CLaD: Planning with Grounded Foresight via Cross-Modal Latent Dynamics

Andrew Jeong ⋅ Jaemin Kim ⋅ Sebin Lee ⋅ Sung-Eui Yoon

Highlight

Project Page

Abstract

We propose CLaD (Cross-modal Latent Dynamics), a framework for learning temporally consistent cross-modal representations in robotic manipulation. Our approach models transition dynamics rather than static state correspondences: asymmetric cross-attention enables proprioceptive transitions to query semantic ones, extracting shared dynamics structure that respects the causal ordering imposed by actions.
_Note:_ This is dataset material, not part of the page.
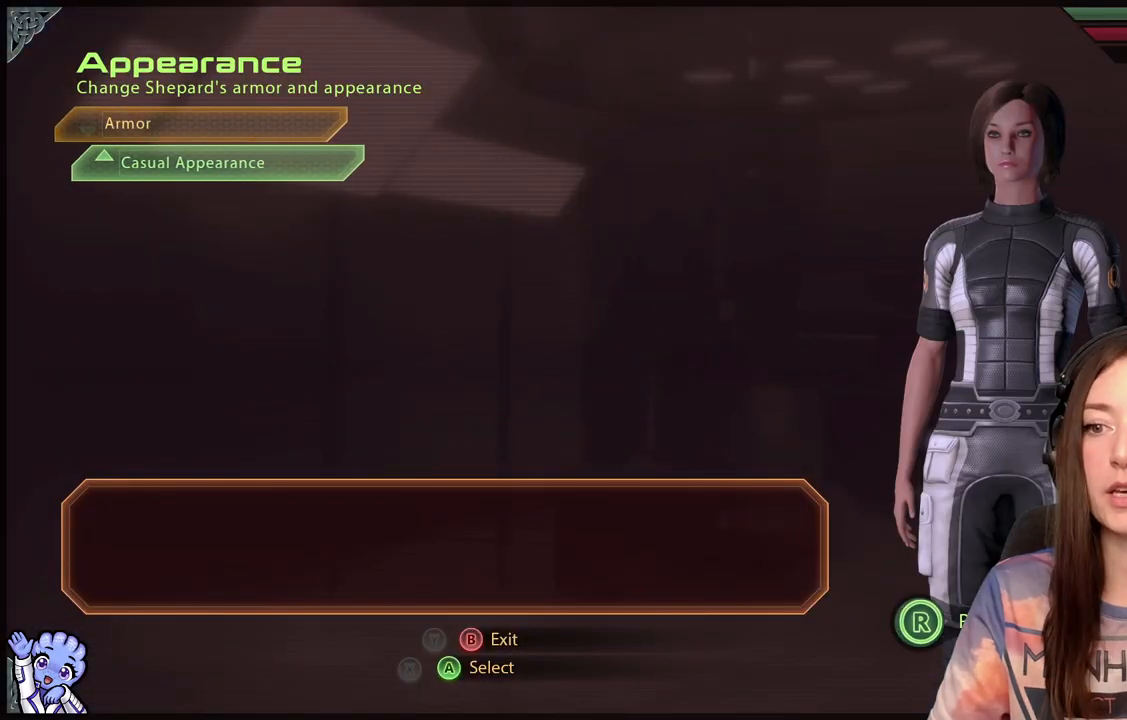
{"buttons": [], "left_stick": "up", "right_stick": "center", "events": [[17, "left_stick", "up-left"], [67, "left_stick", "up"], [217, "left_stick", "center"], [350, "left_stick", "up"]]}
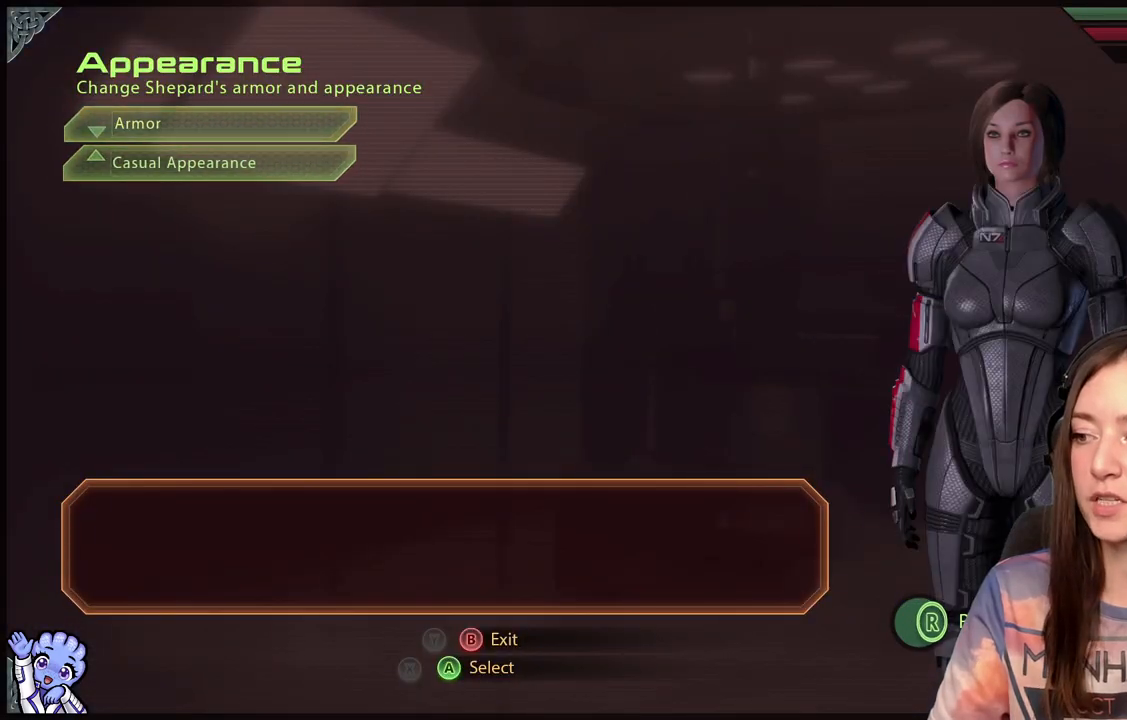
{"buttons": [], "left_stick": "center", "right_stick": "center", "events": [[100, "left_stick", "center"]]}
We formalize grounded latent foresight as predictions anchored through EMA-based targets from observed trajectories and auxiliary reconstruction to observable space—preventing collapse to abstract representations. A diffusion policy conditions on these learned foresights via feature modulation, decoupling dynamics learning from control optimization. Evaluated on LIBERO-LONG, our method achieves 94.9\% success with 0.66B parameters, demonstrating that explicit cross-modal transition modeling enables parameter-efficient planning outperforming larger VLAs.